Also, and this is perhaps the biggest reason I'm going with egihosting- they are up front. No 'call the salesman and we will fuck around for half an hour trying to figure out how much you can pay' before getting a price bullshit. they put their prices on their website, just like I do. I like that.

Now, I try as much as possible to not be effected by how a place (or a person, for that matter) looks. I rented my first data center sight unseen for this very reason. (it works out rather well when hiring employees, so I thought why not?) this was in Sacramento at heraklesdata a data center I'm almost out of. The problem was that when I showed up to put in my servers, I found that the two post rack I got was less than two feet from a chain link fence, meaning you could only just squeeze by the next guys stuff to get in. ridiculous. so now I go and look.

I visited the svtix data center a few weeks ago, and it looked pretty cool. I show up and there is this squat industrial looking building, with a bunch of generator sheds behind the parking lot, and a yellow civil defense 'fallout shelter' sign. The inside of the data center also looks pretty good. I could bring customers here.

########################################

ABOUT THIS EXERCISE: Can you reproduce the data center passage word for word, from "Also, and this" up to and including "I like that."?

Source records:
########################################

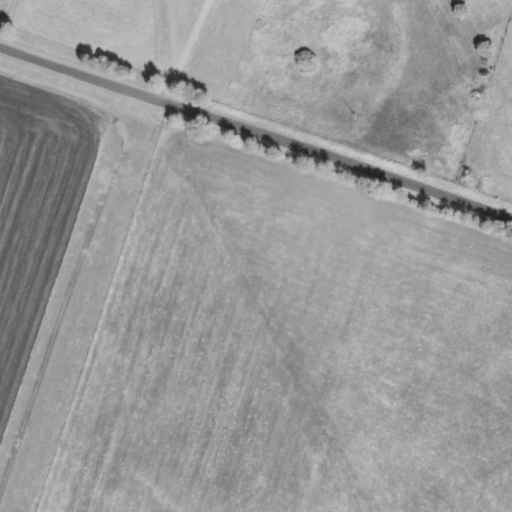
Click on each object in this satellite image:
road: (256, 131)
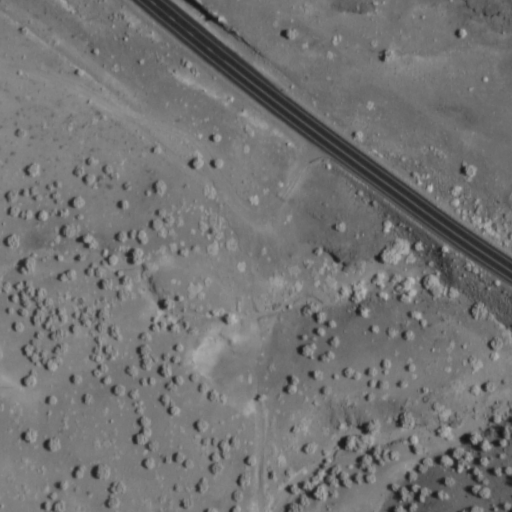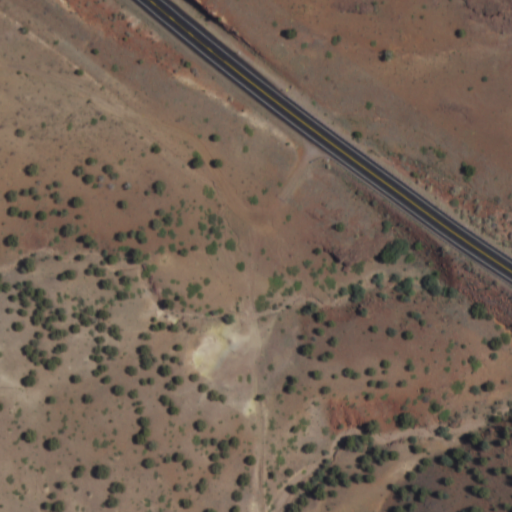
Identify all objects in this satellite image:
road: (317, 141)
road: (183, 144)
road: (261, 363)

########################################

EXERCISE ANSWER:
Also, and this is perhaps the biggest reason I'm going with egihosting- they are up front. No 'call the salesman and we will fuck around for half an hour trying to figure out how much you can pay' before getting a price bullshit. they put their prices on their website, just like I do. I like that.